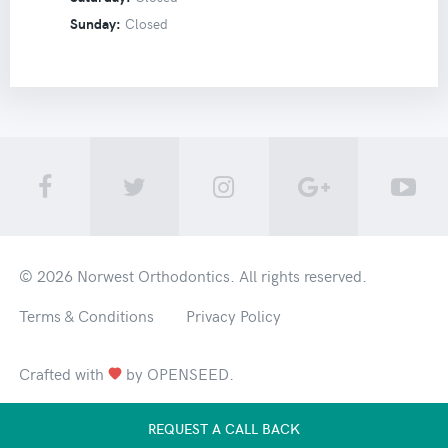
Sunday:
Closed
© 2026
Norwest Orthodontics
. All rights reserved.
Terms & Conditions
Privacy Policy
Crafted with
by
OPENSEED
.
REQUEST A CALL BACK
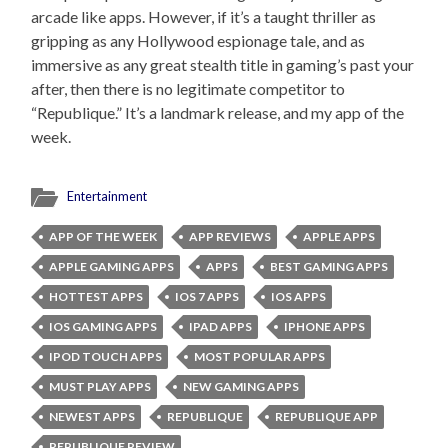
arcade like apps. However, if it’s a taught thriller as
gripping as any Hollywood espionage tale, and as
immersive as any great stealth title in gaming’s past your
after, then there is no legitimate competitor to
“Republique.” It’s a landmark release, and my app of the
week.
Entertainment
APP OF THE WEEK
APP REVIEWS
APPLE APPS
APPLE GAMING APPS
APPS
BEST GAMING APPS
HOTTEST APPS
IOS 7 APPS
IOS APPS
IOS GAMING APPS
IPAD APPS
IPHONE APPS
IPOD TOUCH APPS
MOST POPULAR APPS
MUST PLAY APPS
NEW GAMING APPS
NEWEST APPS
REPUBLIQUE
REPUBLIQUE APP
REPUBLIQUE REVIEW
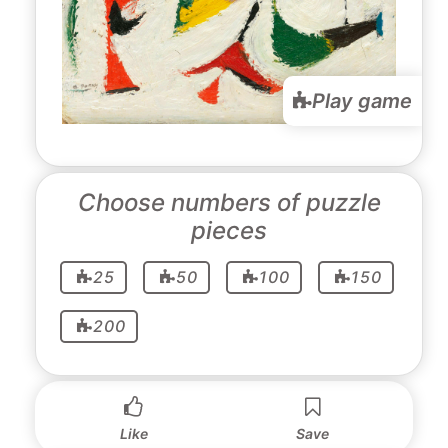
Play game
Choose numbers of puzzle
pieces
25
50
100
150
200
Like
Save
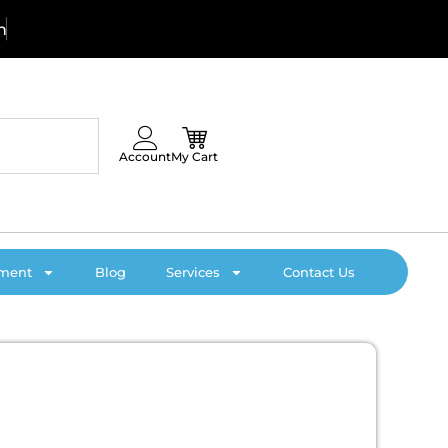
!
C
Account
My Cart
pment
Blog
Services
Contact Us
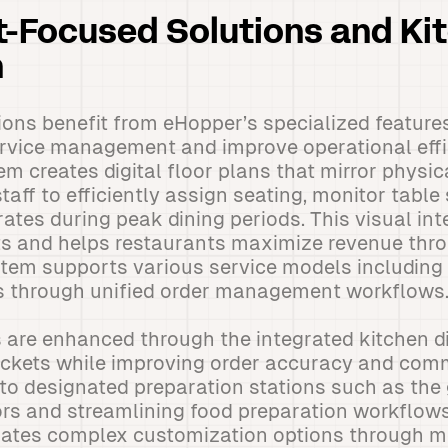
-Focused Solutions and Ki
n
ons benefit from eHopper’s specialized feature
rvice management and improve operational effi
creates digital floor plans that mirror physic
taff to efficiently assign seating, monitor table
ates during peak dining periods. This visual int
s and helps restaurants maximize revenue thro
ystem supports various service models including 
rs through unified order management workflows
 are enhanced through the integrated kitchen d
tickets while improving order accuracy and com
to designated preparation stations such as the gr
ors and streamlining food preparation workflow
tes complex customization options through m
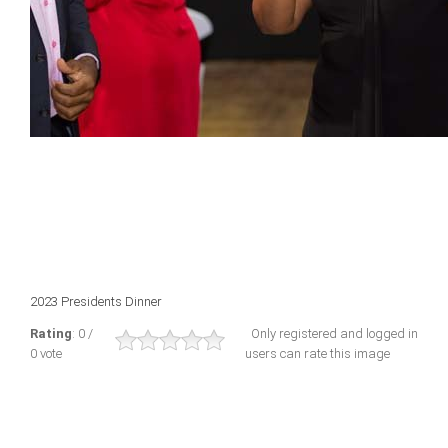
2023 Presidents Dinner
Rating
: 0 /
Only registered and logged in
0 vote
users can rate this image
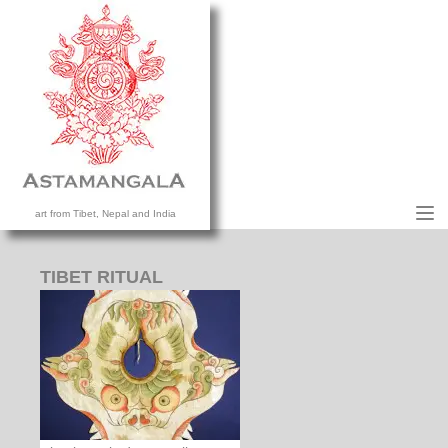
M
art from Tibet, Nepal and India
HOME
COLLECTION
TIBET RITUAL
CONTACT US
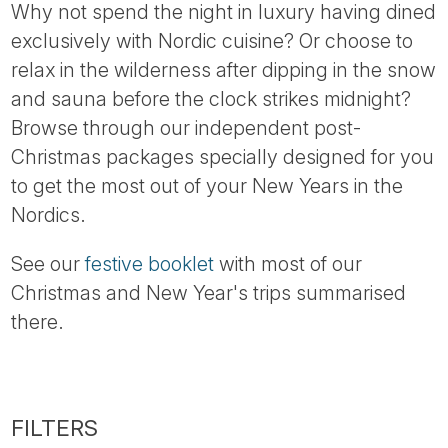
Why not spend the night in luxury having dined
exclusively with Nordic cuisine? Or choose to
relax in the wilderness after dipping in the snow
and sauna before the clock strikes midnight?
Browse through our independent post-
Christmas packages specially designed for you
to get the most out of your New Years in the
Nordics.
See our
festive booklet
with most of our
Christmas and New Year's trips summarised
there.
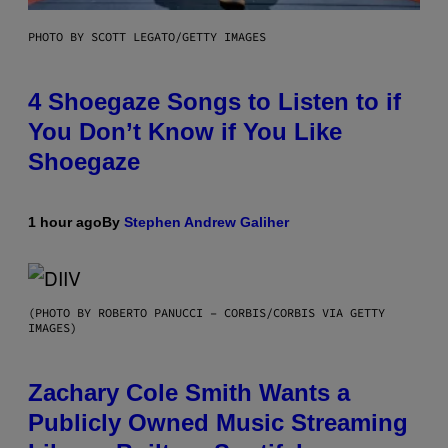
PHOTO BY SCOTT LEGATO/GETTY IMAGES
4 Shoegaze Songs to Listen to if
You Don’t Know if You Like
Shoegaze
1 hour ago
By
Stephen Andrew Galiher
(PHOTO BY ROBERTO PANUCCI – CORBIS/CORBIS VIA GETTY
IMAGES)
Zachary Cole Smith Wants a
Publicly Owned Music Streaming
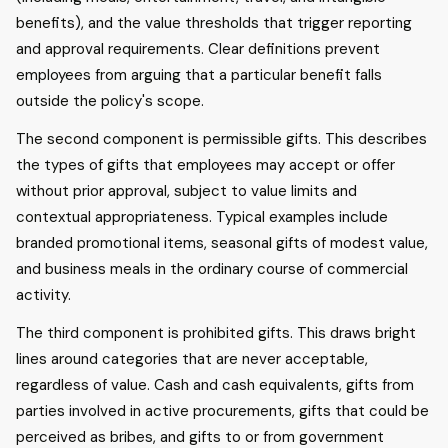
benefits), and the value thresholds that trigger reporting
and approval requirements. Clear definitions prevent
employees from arguing that a particular benefit falls
outside the policy's scope.
The second component is permissible gifts. This describes
the types of gifts that employees may accept or offer
without prior approval, subject to value limits and
contextual appropriateness. Typical examples include
branded promotional items, seasonal gifts of modest value,
and business meals in the ordinary course of commercial
activity.
The third component is prohibited gifts. This draws bright
lines around categories that are never acceptable,
regardless of value. Cash and cash equivalents, gifts from
parties involved in active procurements, gifts that could be
perceived as bribes, and gifts to or from government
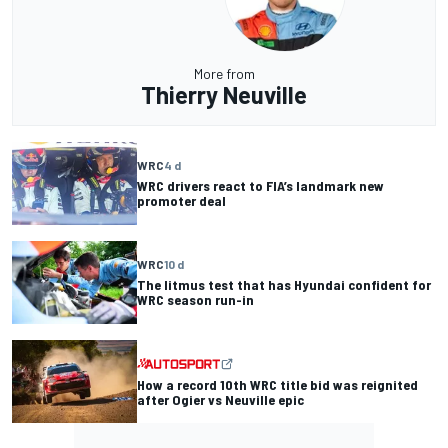
More from
Thierry Neuville
WRC
4 d
WRC drivers react to FIA’s landmark new
promoter deal
WRC
10 d
The litmus test that has Hyundai confident for
WRC season run-in
How a record 10th WRC title bid was reignited
after Ogier vs Neuville epic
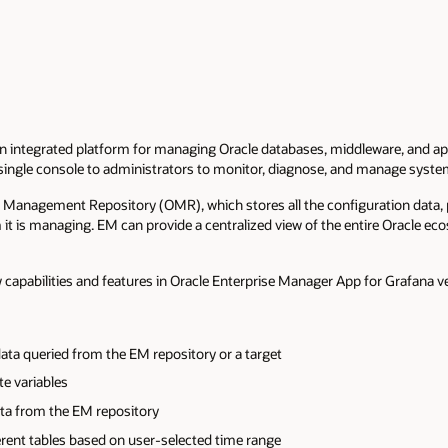
n integrated platform for managing Oracle databases, middleware, and ap
 single console to administrators to monitor, diagnose, and manage syst
e Management Repository (OMR), which stores all the configuration data,
it is managing. EM can provide a centralized view of the entire Oracle e
ew capabilities and features in Oracle Enterprise Manager App for Grafana v
ata queried from the EM repository or a target
te variables
ata from the EM repository
erent tables based on user-selected time range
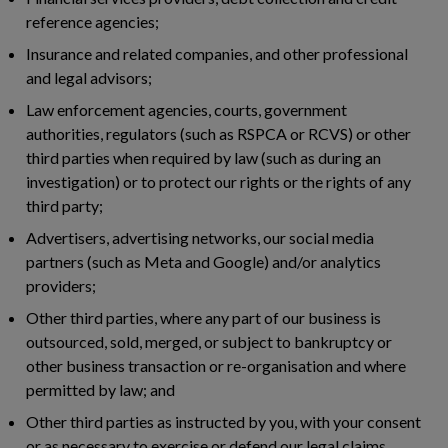
reference agencies;
Insurance and related companies, and other professional
and legal advisors;
Law enforcement agencies, courts, government
authorities, regulators (such as RSPCA or RCVS) or other
third parties when required by law (such as during an
investigation) or to protect our rights or the rights of any
third party;
Advertisers, advertising networks, our social media
partners (such as Meta and Google) and/or analytics
providers;
Other third parties, where any part of our business is
outsourced, sold, merged, or subject to bankruptcy or
other business transaction or re-organisation and where
permitted by law; and
Other third parties as instructed by you, with your consent
or as necessary to exercise or defend our legal claims.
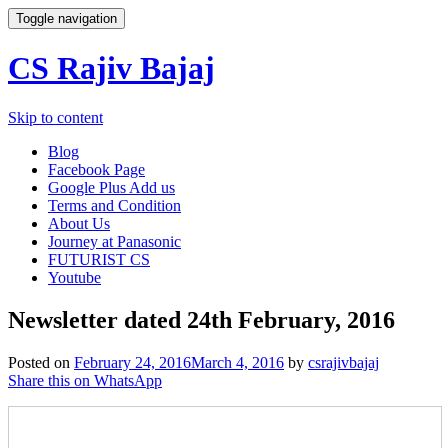
Toggle navigation
CS Rajiv Bajaj
Skip to content
Blog
Facebook Page
Google Plus Add us
Terms and Condition
About Us
Journey at Panasonic
FUTURIST CS
Youtube
Newsletter dated 24th February, 2016
Posted on
February 24, 2016
March 4, 2016
by
csrajivbajaj
Share this on WhatsApp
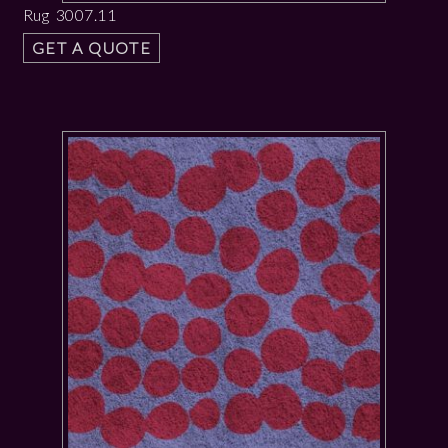
Rug 3007.11
GET A QUOTE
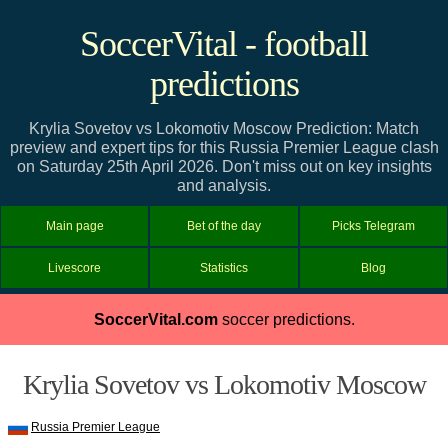
SoccerVital - football
predictions
Krylia Sovetov vs Lokomotiv Moscow Prediction: Match
preview and expert tips for this Russia Premier League clash
on Saturday 25th April 2026. Don't miss out on key insights
and analysis.
Main page
Bet of the day
Picks Telegram
Livescore
Statistics
Blog
SoccerVital.com
soccer predictions.
Krylia Sovetov vs Lokomotiv Moscow
Russia Premier League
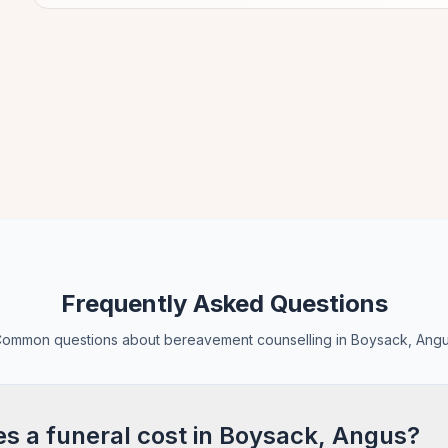
Frequently Asked Questions
ommon questions about bereavement counselling in Boysack, Ang
 a funeral cost in Boysack, Angus?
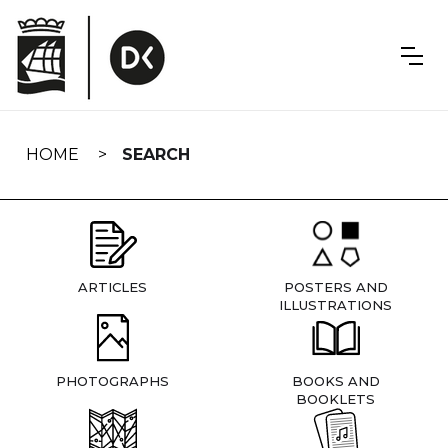
Skip
navigation
HOME
SEARCH
ARTICLES
POSTERS AND
ILLUSTRATIONS
PHOTOGRAPHS
BOOKS AND
BOOKLETS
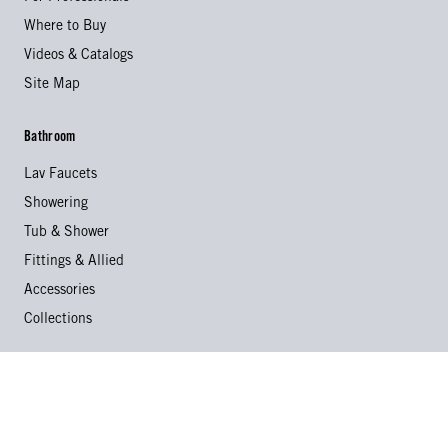
Where to Buy
Videos & Catalogs
Site Map
Bathroom
Lav Faucets
Showering
Tub & Shower
Fittings & Allied
Accessories
Collections
Kitchen
Kitchen Faucets
Specialty Faucets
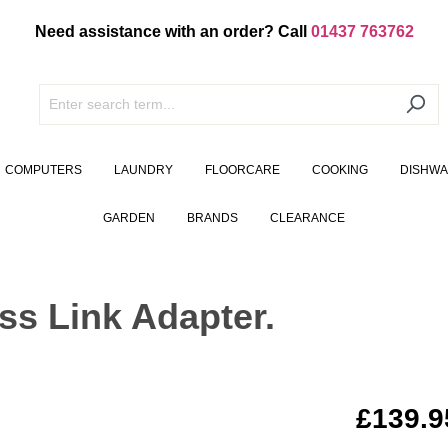
Need assistance with an order? Call
01437 763762
COMPUTERS
LAUNDRY
FLOORCARE
COOKING
DISHW
GARDEN
BRANDS
CLEARANCE
s Link Adapter.
£139.9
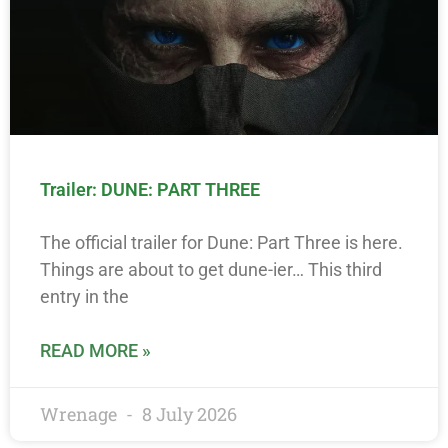
Trailer: DUNE: PART THREE
The official trailer for Dune: Part Three is here.
Things are about to get dune-ier… This third
entry in the
READ MORE »
Wrenage
8 July 2026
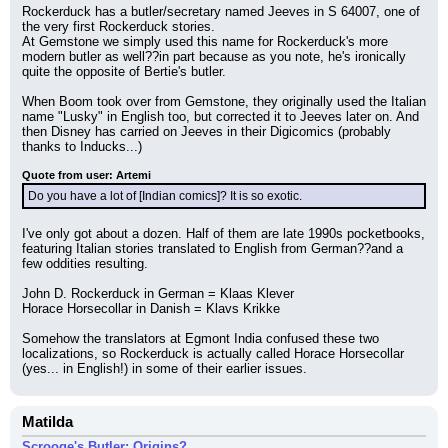
Rockerduck has a butler/secretary named Jeeves in S 64007, one of 
the very first Rockerduck stories.
At Gemstone we simply used this name for Rockerduck's more 
modern butler as well??in part because as you note, he's ironically 
quite the opposite of Bertie's butler.
When Boom took over from Gemstone, they originally used the Italian 
name "Lusky" in English too, but corrected it to Jeeves later on. And 
then Disney has carried on Jeeves in their Digicomics (probably 
thanks to Inducks...)
Quote from user: Artemi
Do you have a lot of [Indian comics]? It is so exotic.
I've only got about a dozen. Half of them are late 1990s pocketbooks, 
featuring Italian stories translated to English from German??and a 
few oddities resulting.
John D. Rockerduck in German = Klaas Klever
Horace Horsecollar in Danish = Klavs Krikke
Somehow the translators at Egmont India confused these two 
localizations, so Rockerduck is actually called Horace Horsecollar 
(yes... in English!) in some of their earlier issues.
Matilda
Scrooge's Butler: Origins?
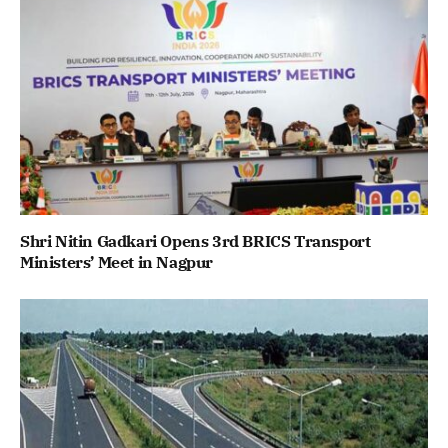
Shri Nitin Gadkari Opens 3rd BRICS Transport
Ministers’ Meet in Nagpur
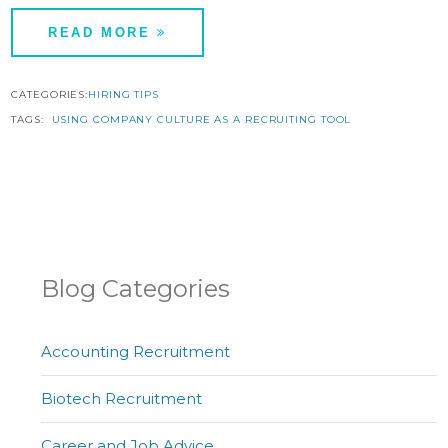
READ MORE
CATEGORIES:
HIRING TIPS
TAGS:
USING COMPANY CULTURE AS A RECRUITING TOOL
Blog Categories
Accounting Recruitment
Biotech Recruitment
Career and Job Advice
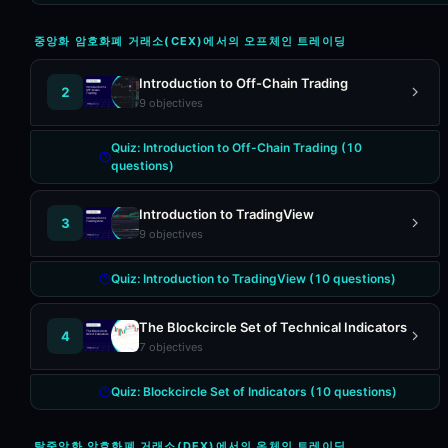
중앙화 암호화폐 거래소(CEX)에서의 오프체인 트레이딩
Introduction to Off-Chain Trading
2
9
objectives
Quiz:
Introduction to Off-Chain Trading
(
10
questions)
Introduction to TradingView
3
9
objectives
Quiz:
Introduction to TradingView
(
10
questions)
The Blockcircle Set of Technical Indicators
4
7
objectives
Quiz:
Blockcircle Set of Indicators
(
10
questions)
탈중앙화 암호화폐 거래소(DEX)에서의 온체인 트레이딩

##############################

Write every line above again exactly, but leave the pictures out.

Answer to this exercise
Sunday:
Closed
© 2026
Norwest Orthodontics
. All rights reserved.
Terms & Conditions
Privacy Policy
Crafted with
by
OPENSEED
.
REQUEST A CALL BACK
arcade like apps. However, if it’s a taught thriller as
gripping as any Hollywood espionage tale, and as
immersive as any great stealth title in gaming’s past your
after, then there is no legitimate competitor to
“Republique.” It’s a landmark release, and my app of the
week.
Entertainment
APP OF THE WEEK
APP REVIEWS
APPLE APPS
APPLE GAMING APPS
APPS
BEST GAMING APPS
HOTTEST APPS
IOS 7 APPS
IOS APPS
IOS GAMING APPS
IPAD APPS
IPHONE APPS
IPOD TOUCH APPS
MOST POPULAR APPS
MUST PLAY APPS
NEW GAMING APPS
NEWEST APPS
REPUBLIQUE
REPUBLIQUE APP
REPUBLIQUE REVIEW
Play game
Choose numbers of puzzle
pieces
25
50
100
150
200
Like
Save
!
C
Account
My Cart
pment
Blog
Services
Contact Us
-Focused Solutions and Ki
n
ons benefit from eHopper’s specialized feature
rvice management and improve operational effi
creates digital floor plans that mirror physic
taff to efficiently assign seating, monitor table
ates during peak dining periods. This visual int
s and helps restaurants maximize revenue thro
ystem supports various service models including 
rs through unified order management workflows
 are enhanced through the integrated kitchen d
tickets while improving order accuracy and com
to designated preparation stations such as the gr
ors and streamlining food preparation workflow
tes complex customization options through m
2023 Presidents Dinner
Rating
: 0 /
Only registered and logged in
0 vote
users can rate this image
M
art from Tibet, Nepal and India
HOME
COLLECTION
TIBET RITUAL
CONTACT US
Why not spend the night in luxury having dined
exclusively with Nordic cuisine? Or choose to
relax in the wilderness after dipping in the snow
and sauna before the clock strikes midnight?
Browse through our independent post-
Christmas packages specially designed for you
to get the most out of your New Years in the
Nordics.
See our
festive booklet
with most of our
Christmas and New Year's trips summarised
there.
PHOTO BY SCOTT LEGATO/GETTY IMAGES
4 Shoegaze Songs to Listen to if
You Don’t Know if You Like
Shoegaze
1 hour ago
By
Stephen Andrew Galiher
(PHOTO BY ROBERTO PANUCCI – CORBIS/CORBIS VIA GETTY
IMAGES)
Zachary Cole Smith Wants a
Publicly Owned Music Streaming
benefits), and the value thresholds that trigger reporting
and approval requirements. Clear definitions prevent
employees from arguing that a particular benefit falls
outside the policy's scope.
The second component is permissible gifts. This describes
the types of gifts that employees may accept or offer
without prior approval, subject to value limits and
contextual appropriateness. Typical examples include
branded promotional items, seasonal gifts of modest value,
and business meals in the ordinary course of commercial
activity.
The third component is prohibited gifts. This draws bright
lines around categories that are never acceptable,
regardless of value. Cash and cash equivalents, gifts from
parties involved in active procurements, gifts that could be
perceived as bribes, and gifts to or from government
More from
Thierry Neuville
WRC
4 d
WRC drivers react to FIA’s landmark new
promoter deal
WRC
10 d
The litmus test that has Hyundai confident for
WRC season run-in
How a record 10th WRC title bid was reignited
after Ogier vs Neuville epic
n integrated platform for managing Oracle databases, middleware, and ap
 single console to administrators to monitor, diagnose, and manage syst
e Management Repository (OMR), which stores all the configuration data,
it is managing. EM can provide a centralized view of the entire Oracle e
ew capabilities and features in Oracle Enterprise Manager App for Grafana v
ata queried from the EM repository or a target
te variables
ata from the EM repository
erent tables based on user-selected time range
reference agencies;
Insurance and related companies, and other professional
and legal advisors;
Law enforcement agencies, courts, government
authorities, regulators (such as RSPCA or RCVS) or other
third parties when required by law (such as during an
investigation) or to protect our rights or the rights of any
third party;
Advertisers, advertising networks, our social media
partners (such as Meta and Google) and/or analytics
providers;
Other third parties, where any part of our business is
outsourced, sold, merged, or subject to bankruptcy or
other business transaction or re-organisation and where
permitted by law; and
Other third parties as instructed by you, with your consent
or as necessary to exercise or defend our legal claims.
Toggle navigation
CS Rajiv Bajaj
Skip to content
Blog
Facebook Page
Google Plus Add us
Terms and Condition
About Us
Journey at Panasonic
FUTURIST CS
Youtube
Newsletter dated 24th February, 2016
Posted on
February 24, 2016
March 4, 2016
by
csrajivbajaj
Share this on WhatsApp
Rug 3007.11
GET A QUOTE
SoccerVital - football
predictions
Krylia Sovetov vs Lokomotiv Moscow Prediction: Match
preview and expert tips for this Russia Premier League clash
on Saturday 25th April 2026. Don't miss out on key insights
and analysis.
Main page
Bet of the day
Picks Telegram
Livescore
Statistics
Blog
SoccerVital.com
soccer predictions.
Krylia Sovetov vs Lokomotiv Moscow
Russia Premier League
Frequently Asked Questions
ommon questions about bereavement counselling in Boysack, Ang
 a funeral cost in Boysack, Angus?
Skip
navigation
HOME
SEARCH
ARTICLES
POSTERS AND
ILLUSTRATIONS
PHOTOGRAPHS
BOOKS AND
BOOKLETS
Where to Buy
Videos & Catalogs
Site Map
Bathroom
Lav Faucets
Showering
Tub & Shower
Fittings & Allied
Accessories
Collections
Kitchen
Kitchen Faucets
Specialty Faucets
Need assistance with an order? Call
01437 763762
COMPUTERS
LAUNDRY
FLOORCARE
COOKING
DISHW
GARDEN
BRANDS
CLEARANCE
s Link Adapter.
£139.9
Trailer: DUNE: PART THREE
The official trailer for Dune: Part Three is here.
Things are about to get dune-ier… This third
entry in the
READ MORE »
Wrenage
8 July 2026
Rockerduck has a butler/secretary named Jeeves in S 64007, one of 
the very first Rockerduck stories.
At Gemstone we simply used this name for Rockerduck's more 
modern butler as well??in part because as you note, he's ironically 
quite the opposite of Bertie's butler.
When Boom took over from Gemstone, they originally used the Italian 
name "Lusky" in English too, but corrected it to Jeeves later on. And 
then Disney has carried on Jeeves in their Digicomics (probably 
thanks to Inducks...)
Quote from user: Artemi
Do you have a lot of [Indian comics]? It is so exotic.
I've only got about a dozen. Half of them are late 1990s pocketbooks, 
featuring Italian stories translated to English from German??and a 
few oddities resulting.
John D. Rockerduck in German = Klaas Klever
Horace Horsecollar in Danish = Klavs Krikke
Somehow the translators at Egmont India confused these two 
localizations, so Rockerduck is actually called Horace Horsecollar 
(yes... in English!) in some of their earlier issues.
Matilda
Scrooge's Butler: Origins?
Shri Nitin Gadkari Opens 3rd BRICS Transport
Ministers’ Meet in Nagpur
READ MORE
CATEGORIES:
HIRING TIPS
TAGS:
USING COMPANY CULTURE AS A RECRUITING TOOL
Blog Categories
Accounting Recruitment
Biotech Recruitment
Career and Job Advice
중앙화 암호화폐 거래소(CEX)에서의 오프체인 트레이딩
Introduction to Off-Chain Trading
2
9
objectives
Quiz:
Introduction to Off-Chain Trading
(
10
questions)
Introduction to TradingView
3
9
objectives
Quiz:
Introduction to TradingView
(
10
questions)
The Blockcircle Set of Technical Indicators
4
7
objectives
Quiz:
Blockcircle Set of Indicators
(
10
questions)
탈중앙화 암호화폐 거래소(DEX)에서의 온체인 트레이딩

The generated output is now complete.